Because Domino’s decided to build its own solution, it again makes me think that a lot of this could almost be viewed as a marketing expense – the dedicated ordering user experience is a way to draw in and retain users. I’d be very interested to see, in the long run, whether its projects in this arena can help out operationally or in some other way – there’s much more to a “digital revolution” than marketing.

On September 13, 2015, Allen Yang commented on Digital Innovation in Online & Mobile Banking at J.P. Morgan Chase :

I’m also fascinated by how the consumer financial industry is going through a digital revolution. I’ve been a user of Ally Bank for a while now, so it’s interesting to hear about what Chase offers.

One thing that’s struck me about online banking is that it’s actually still far from being a full-featured “port” of brick and mortar banking onto the digital space. In other words, there are still a number of banking actions that can only be done at a branch with a real person. These banking actions tend to be rare but very important in life, actions such as sending wires, obtaining loans, etc. In the long run, this could mean a couple different things. One outcome is that online banking develops all of these capabilities, and brick and mortar branches will no longer need to exist period. A more likely outcome, I think, is that the number of physical branches decreases significantly, but certain, complex banking “features” will still only be available in person.

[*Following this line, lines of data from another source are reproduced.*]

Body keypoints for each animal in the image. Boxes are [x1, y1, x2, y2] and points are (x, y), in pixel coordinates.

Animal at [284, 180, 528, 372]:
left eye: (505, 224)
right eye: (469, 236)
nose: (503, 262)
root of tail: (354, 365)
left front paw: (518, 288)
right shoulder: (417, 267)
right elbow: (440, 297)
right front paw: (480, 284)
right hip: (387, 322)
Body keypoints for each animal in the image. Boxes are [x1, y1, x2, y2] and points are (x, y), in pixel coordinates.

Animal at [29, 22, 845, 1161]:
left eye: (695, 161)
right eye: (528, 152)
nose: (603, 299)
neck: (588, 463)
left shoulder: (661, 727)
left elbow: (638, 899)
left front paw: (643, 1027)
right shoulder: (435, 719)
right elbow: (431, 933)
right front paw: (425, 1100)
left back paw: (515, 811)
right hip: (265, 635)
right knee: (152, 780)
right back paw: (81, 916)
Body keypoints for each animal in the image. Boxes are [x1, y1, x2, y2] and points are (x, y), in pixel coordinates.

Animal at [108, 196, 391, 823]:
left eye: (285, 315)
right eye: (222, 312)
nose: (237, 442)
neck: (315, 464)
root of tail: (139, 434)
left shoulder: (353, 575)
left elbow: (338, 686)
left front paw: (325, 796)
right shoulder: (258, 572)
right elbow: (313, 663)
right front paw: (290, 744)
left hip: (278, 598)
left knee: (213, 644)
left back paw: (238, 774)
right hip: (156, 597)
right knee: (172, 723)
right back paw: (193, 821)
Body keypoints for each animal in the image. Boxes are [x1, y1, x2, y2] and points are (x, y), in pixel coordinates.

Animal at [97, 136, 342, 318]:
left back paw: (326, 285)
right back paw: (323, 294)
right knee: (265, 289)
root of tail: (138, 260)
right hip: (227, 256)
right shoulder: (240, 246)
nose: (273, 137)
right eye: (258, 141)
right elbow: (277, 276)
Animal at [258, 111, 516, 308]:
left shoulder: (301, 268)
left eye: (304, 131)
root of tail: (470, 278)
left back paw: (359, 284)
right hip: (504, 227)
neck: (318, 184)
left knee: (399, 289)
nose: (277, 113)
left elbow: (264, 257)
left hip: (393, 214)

I think this second outcome is actually potentially bad for consumers – it would make it a lot more inconvenient for consumers to do these rare but important banking activities, and it would probably inhibit the adoption of online banking (because consumers “have to” have a brick and mortar account for certain important tasks, so why even sign up for a second bank account?).

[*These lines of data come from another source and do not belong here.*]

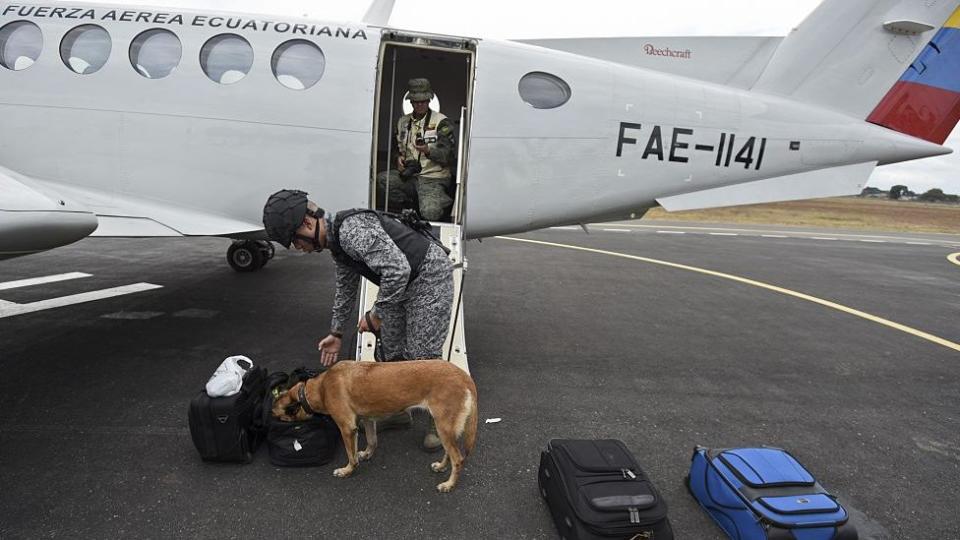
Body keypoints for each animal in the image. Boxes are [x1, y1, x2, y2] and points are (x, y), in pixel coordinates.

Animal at [272, 360, 478, 492]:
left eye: (280, 416)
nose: (271, 414)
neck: (320, 388)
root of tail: (464, 376)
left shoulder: (347, 428)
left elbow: (351, 455)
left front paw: (347, 470)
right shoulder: (368, 419)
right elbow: (372, 441)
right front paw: (366, 454)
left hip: (443, 426)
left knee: (458, 458)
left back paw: (449, 485)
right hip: (445, 426)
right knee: (450, 453)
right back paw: (441, 467)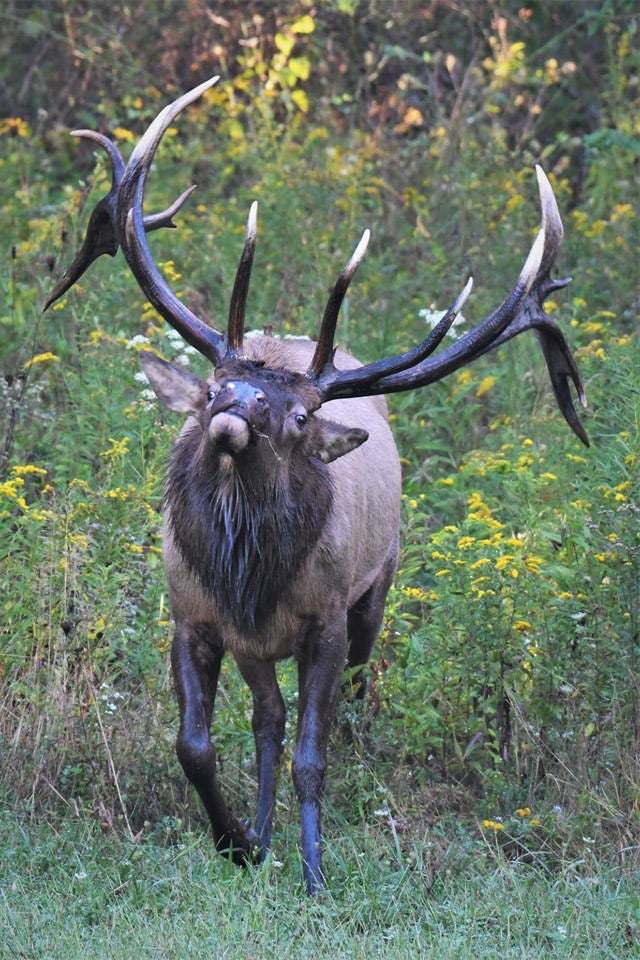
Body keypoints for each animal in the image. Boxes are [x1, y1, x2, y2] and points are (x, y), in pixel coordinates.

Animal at [45, 77, 588, 894]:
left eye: (300, 415)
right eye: (213, 387)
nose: (234, 413)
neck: (248, 576)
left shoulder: (326, 620)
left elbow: (313, 754)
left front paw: (312, 872)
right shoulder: (196, 616)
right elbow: (195, 744)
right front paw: (239, 842)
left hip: (374, 591)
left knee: (341, 694)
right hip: (256, 646)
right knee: (267, 716)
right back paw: (263, 831)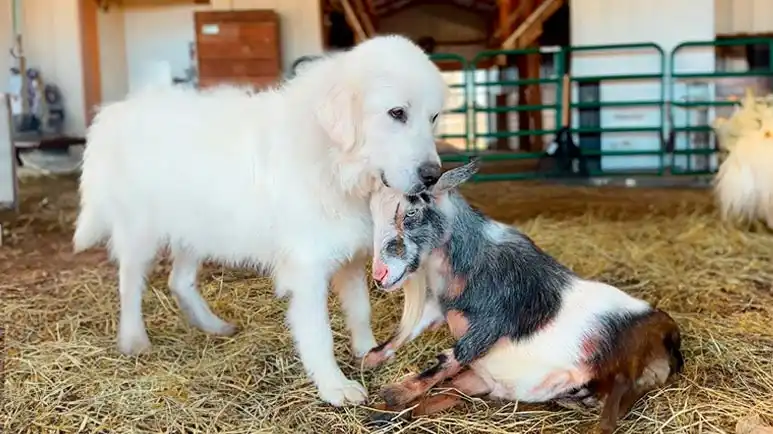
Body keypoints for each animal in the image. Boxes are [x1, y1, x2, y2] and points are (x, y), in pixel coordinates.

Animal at [74, 34, 446, 406]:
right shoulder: (307, 271)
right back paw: (134, 340)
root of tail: (116, 111)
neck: (333, 161)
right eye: (397, 113)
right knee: (129, 284)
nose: (433, 176)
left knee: (179, 281)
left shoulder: (350, 258)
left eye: (433, 117)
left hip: (197, 229)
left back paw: (213, 326)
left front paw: (369, 352)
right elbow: (319, 334)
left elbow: (360, 311)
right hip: (141, 233)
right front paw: (334, 386)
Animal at [364, 160, 680, 434]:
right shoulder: (443, 309)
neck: (471, 261)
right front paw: (374, 361)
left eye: (411, 212)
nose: (379, 274)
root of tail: (672, 336)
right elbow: (417, 333)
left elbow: (450, 357)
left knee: (616, 404)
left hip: (630, 361)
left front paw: (394, 391)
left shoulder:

There are certainly companies that are trying to digitize the entire banking experience, and now we see the rise of startups in the lending space that can give people loans without face-to-face interaction. However, these are generally separate from the online banks doing deposit-keeping functions. What will happen to this space in the future? Will every consumer have to interact with a “constellation” of consumer fintech startups, each specializing in a different banking activity? Will one online bank start acquiring these startups and form the first super-powerful completely-online bank? Or wiill a brick-and-mortar bank like Chase push to digitize all their actions and make their own physical branches obsolete?

On September 13, 2015, Allen Yang commented on Wealthfront: Winning at Wealth Management :

Totally agreed that Wealthfront and its competitors like Betterment are doing a great job competing against the “brick and mortar” incumbents. This is especially evident in the user-facing part of the wealth management experience. But, I wonder how much is different between Wealthfront and traditional players in the “back-end”, namely the algorithms and portfolio decisions that translate a user’s preferences into actual trades and portfolio allocations.

In some sense, if Wealthfront/Betterment replicate the same portfolio decisions as Charles Schwab, then perhaps what they’re doing is just a new marketing play: they’re using a digital platform to reach more users and “democratize” a product that used to be targeted more towards the wealthy. However, this makes me nervous that competition against Wealthfront and Betterment will become fierce and that “digital wealth management” will become somewhat like a commodity – the actual financial performance of Wealthfront and Betterment won’t be any different, and instead it’s all about who has the most marketing (i.e. VC) dollars.

I think this speaks to a powerful consequence of a digital revolution. Whereas previously geography and brick and mortar locations used to be a source of advantage, a digital product knows no geographic bounds. It might become harder for companies in certain industries to differentiate themselves against competitors, but this could mean better outcomes (e.g. lower wealth management fees) for consumers as certain products become commoditized.